Search strategy and selection criteria
Free-word and MeSH searches for scientific publications on upper limb outcome measures were performed in the databases AMED, CINAHL and MEDLINE. Truncations and different combinations of the following key words were used: Prosthesis, artificial limb, upper limb, upper extremity, instrument, assessment, outcome, measure, scale, survey and questionnaire. All English language scientific publications studying upper limb prostheses dated from 1985 onwards were considered. Conference proceedings were excluded from considerations. A total of 211 studies were found in the electronic search, including duplicated studies. Sixty-eight studies remained after removal of the duplicates.
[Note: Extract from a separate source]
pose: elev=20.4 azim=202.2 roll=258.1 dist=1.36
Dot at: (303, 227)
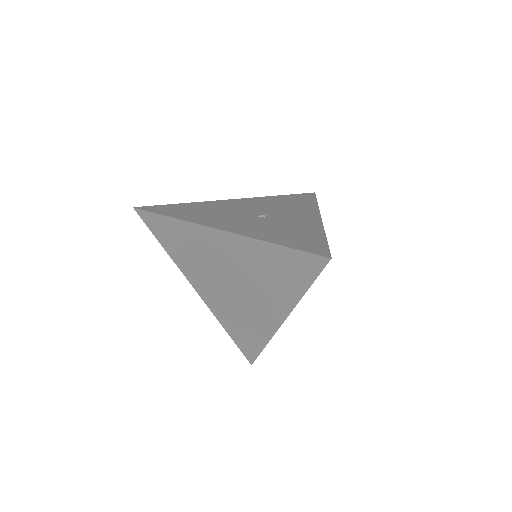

The next step was to identify validated outcome measures from the 68 studies found in the electronic search. The selections were based on two criteria:
The outcome measure should be designed to assess or evaluate the functional outcome among upper limb prosthesis users. Functional outcome could include factors such as function, acceptance, usage, satisfaction, adaptation, and ability; and The psychometric properties of the outcome measure should have been evaluated on upper limb prosthesis users. Outcome measures that did not use upper limb prosthesis users as subjects in their psychometric evaluations were excluded.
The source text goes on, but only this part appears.